Compounds from both the
beta-carboline (BC) and
xanthine groups have been suggested to be the natural
ligands for
benzodiazepine (BZ) receptors. In this study we examined the effects of several BC's and
caffeine,
1,3,7-trimethylxanthine, on the binding of 3H-flunitrazepam (3H-FZ) and beta-3H-carboline-3-carboxylic
acid ethyl
ester (3H-BCCE) to the BZ receptors of rat and mouse brain. In mice, convulsion-producing doses of
caffeine (120 mg/kg intravenously) and
harmane (30 mg/kg intravenously) lowered the specific binding of 3H-FZ in vivo by 12-31%. A tremorogenic dose of
harmaline (30 mg/kg intravenously) increased binding by 31%.
Caffeine and
harmane also slightly decreased the in vivo binding of 3H-BCCE, a compound that binds preferentially to the cerebellar type of BZ receptors.
Harmaline stimulated the binding of 3H-BCCE only in the forebrain. Both
harmaline and
harmane increased by 41-111% the amount of 3H-BCCE that was distributed to the brain. In vitro BC's and
caffeine displaced 3H-FZ from receptors in the rat brain with various Ki values (4.7 to 206.9 microM). The antagonism for BZ binding was competitive and in Scatchard analysis produced linear plots. Exceptions were
harmaline and
caffeine in the forebrain: both exhibited curvilinear plots for 3H-FZ binding.

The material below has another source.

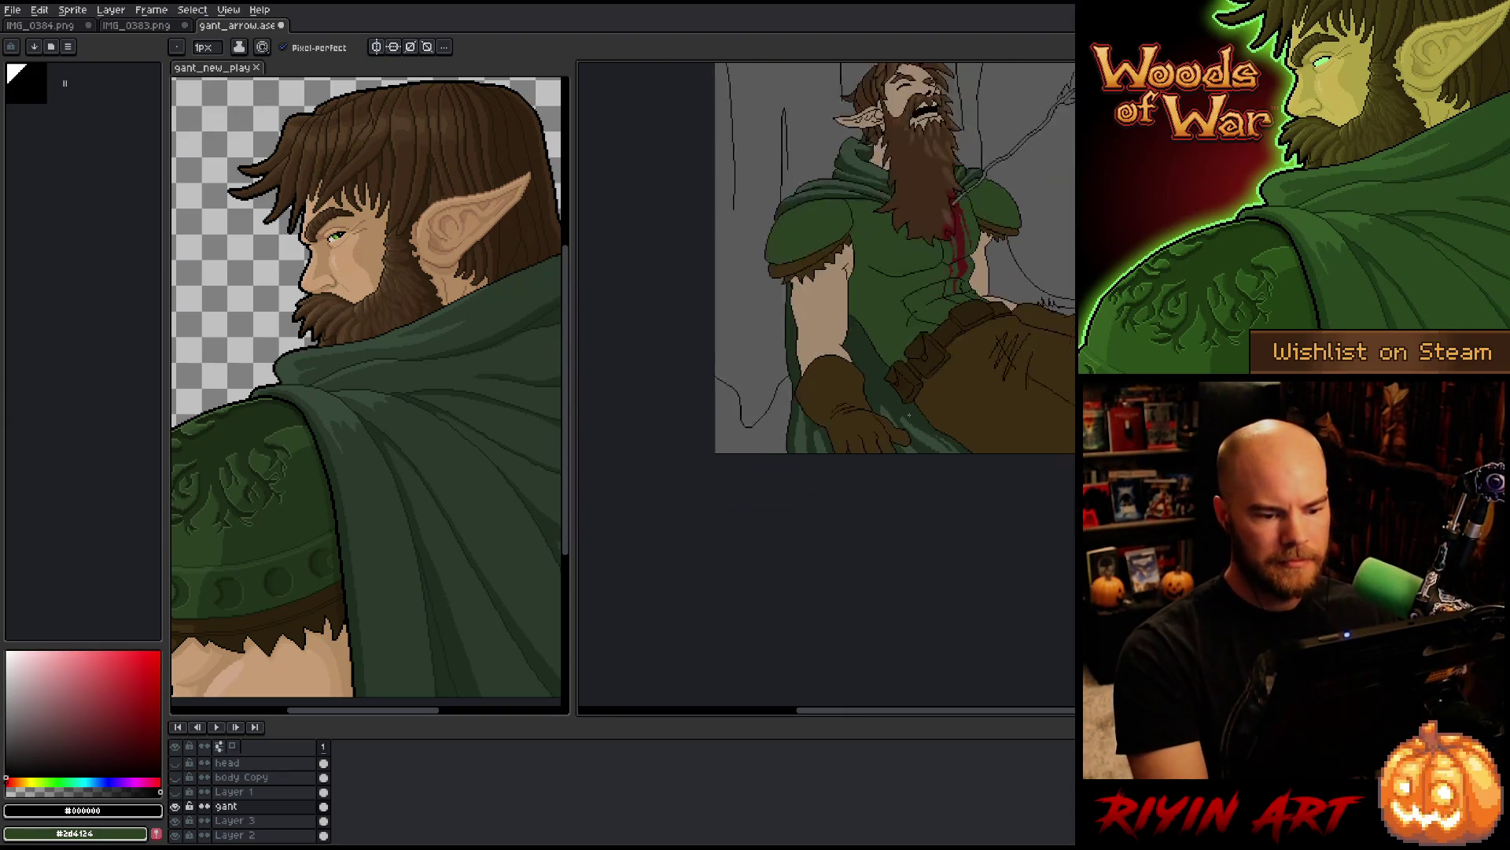
# Step: Extend the dark glove line and paint out the stray diagonal stroke in glove brown
pyautogui.scroll(-2, 909, 418)
pyautogui.scroll(2, 885, 470)
pyautogui.moveTo(853, 485); pyautogui.dragTo(880, 478)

Harmaline increased the binding, and
caffeine decreased it by altering the affinity of a subgroup of BZ receptors. In the hindbrain both
harmaline and
caffeine inhibited binding and produced linear plots. BC-induced
tremor and convulsions unveil a large number of spare receptors in the brain, and these seem to be of the cerebellar type of BZ receptors. In addition, our results show that tremorogenic and convulsive BC's act differently on BZ receptors: during
harmaline-induced
tremor the affinity of some BZ receptors is increased, while
harmane-induced convulsions are connected to direct occupation of BZ receptors.